Cloud Atlas is a novel that is unafraid to provide its own mottoes. It is about “the history of the struggle against corpocracy”, and how “the will to power . . . sparks war”, and the moral warning it delivers is that “a purely predatory world shall itself”. In its cryptic ways, this is a strongly political book. Mitchell grimly registers the human will to power that, he suggests, can only ever be at best mitigated, and never eliminated, by a cautious liberalism.

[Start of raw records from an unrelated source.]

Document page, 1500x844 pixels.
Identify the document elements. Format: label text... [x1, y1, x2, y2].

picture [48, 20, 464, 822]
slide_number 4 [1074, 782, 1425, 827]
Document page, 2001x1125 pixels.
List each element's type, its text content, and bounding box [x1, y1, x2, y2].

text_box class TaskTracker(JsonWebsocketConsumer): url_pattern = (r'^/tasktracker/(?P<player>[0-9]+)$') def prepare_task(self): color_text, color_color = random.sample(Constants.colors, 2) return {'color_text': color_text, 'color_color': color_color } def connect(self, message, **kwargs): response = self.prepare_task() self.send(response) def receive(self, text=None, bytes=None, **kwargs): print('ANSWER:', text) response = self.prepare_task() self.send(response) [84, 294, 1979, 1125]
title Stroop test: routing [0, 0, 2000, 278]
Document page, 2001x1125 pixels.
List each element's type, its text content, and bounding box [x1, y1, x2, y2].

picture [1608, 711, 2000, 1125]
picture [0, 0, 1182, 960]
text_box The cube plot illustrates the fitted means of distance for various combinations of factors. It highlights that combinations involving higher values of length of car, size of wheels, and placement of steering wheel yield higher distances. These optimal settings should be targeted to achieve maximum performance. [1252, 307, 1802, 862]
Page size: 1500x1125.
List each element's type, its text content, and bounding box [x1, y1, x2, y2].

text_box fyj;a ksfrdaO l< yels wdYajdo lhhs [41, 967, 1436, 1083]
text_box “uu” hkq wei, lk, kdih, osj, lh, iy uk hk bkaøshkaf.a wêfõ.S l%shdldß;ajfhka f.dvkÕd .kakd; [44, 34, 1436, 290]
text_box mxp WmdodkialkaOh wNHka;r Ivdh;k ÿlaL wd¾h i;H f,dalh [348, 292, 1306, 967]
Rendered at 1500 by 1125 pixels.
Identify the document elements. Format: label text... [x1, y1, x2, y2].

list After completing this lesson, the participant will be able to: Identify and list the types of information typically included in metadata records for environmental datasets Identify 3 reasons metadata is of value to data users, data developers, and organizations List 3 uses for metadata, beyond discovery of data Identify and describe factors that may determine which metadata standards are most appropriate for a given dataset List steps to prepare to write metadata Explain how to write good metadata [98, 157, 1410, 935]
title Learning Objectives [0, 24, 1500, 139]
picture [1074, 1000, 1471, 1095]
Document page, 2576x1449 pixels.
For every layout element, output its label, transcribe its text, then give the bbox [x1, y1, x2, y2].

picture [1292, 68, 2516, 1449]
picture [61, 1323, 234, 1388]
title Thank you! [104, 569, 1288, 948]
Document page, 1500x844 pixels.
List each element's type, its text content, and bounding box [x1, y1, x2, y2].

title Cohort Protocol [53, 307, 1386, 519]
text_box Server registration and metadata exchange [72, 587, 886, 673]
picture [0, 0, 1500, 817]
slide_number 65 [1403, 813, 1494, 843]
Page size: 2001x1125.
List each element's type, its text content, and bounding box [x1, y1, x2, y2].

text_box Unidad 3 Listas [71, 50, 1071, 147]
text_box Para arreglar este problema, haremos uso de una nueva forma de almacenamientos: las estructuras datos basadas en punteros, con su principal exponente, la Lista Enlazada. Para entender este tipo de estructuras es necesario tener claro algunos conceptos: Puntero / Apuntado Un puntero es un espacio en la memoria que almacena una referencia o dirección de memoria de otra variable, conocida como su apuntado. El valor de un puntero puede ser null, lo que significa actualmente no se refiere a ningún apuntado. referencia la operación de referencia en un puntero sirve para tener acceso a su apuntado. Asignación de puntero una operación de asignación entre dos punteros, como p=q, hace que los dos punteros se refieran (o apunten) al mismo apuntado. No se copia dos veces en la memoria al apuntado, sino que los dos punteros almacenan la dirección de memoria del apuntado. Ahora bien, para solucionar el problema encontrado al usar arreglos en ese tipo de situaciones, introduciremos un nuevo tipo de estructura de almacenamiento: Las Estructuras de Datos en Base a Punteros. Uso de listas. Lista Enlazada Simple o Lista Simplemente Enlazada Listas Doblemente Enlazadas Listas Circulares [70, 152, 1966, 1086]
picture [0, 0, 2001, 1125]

The way Mitchell inhabits the different voices of the novel is close to miraculous. Each character is given a language at once quirky and consistent. Frobisher, for instance, is all young-man impetuosity and archness, with an ear always open for the applause of his reader (“Ostend is tapioca greys and stained browns. The locomotive strained like a gouty proctor on the pot before heaving itself into motion”). “Ventriloquism” is the term usually employed to praise such stylistic versatility, but “speaking in tongues” catches more fully at Mitchell’s radical gift — at his astonishing capacity not to be himself. No other British novelist, to my mind, combines such a darkly futuristic intelligence with such polyphonic ease.
The flipside to this extreme imaginative fluency, of course, is not knowing when to stop. And Cloud Atlas is, simply, too long. Or, rather, too big. Like some vast cumulonimbus, it explodes out of itself into innumerable bosses and minarets. It is (to borrow one of Robert Frobisher’s words) too heavily “storiated”. The danger with novels that have so many tales to tell, of course, is that they end up telling no one tale well enough; at times, Cloud Atlas becomes so concerned with its boisterous local effect that it forgets its larger movements. Mitchell’s answer to this criticism might be that he is writing a new type of novel, one that doesn’t work to the same laws of momentum as the old forms. Such is his imaginative talent, and so fascinating are the connections revealed in his Cloud Atlas, that one is almost prepared to accept this explanation.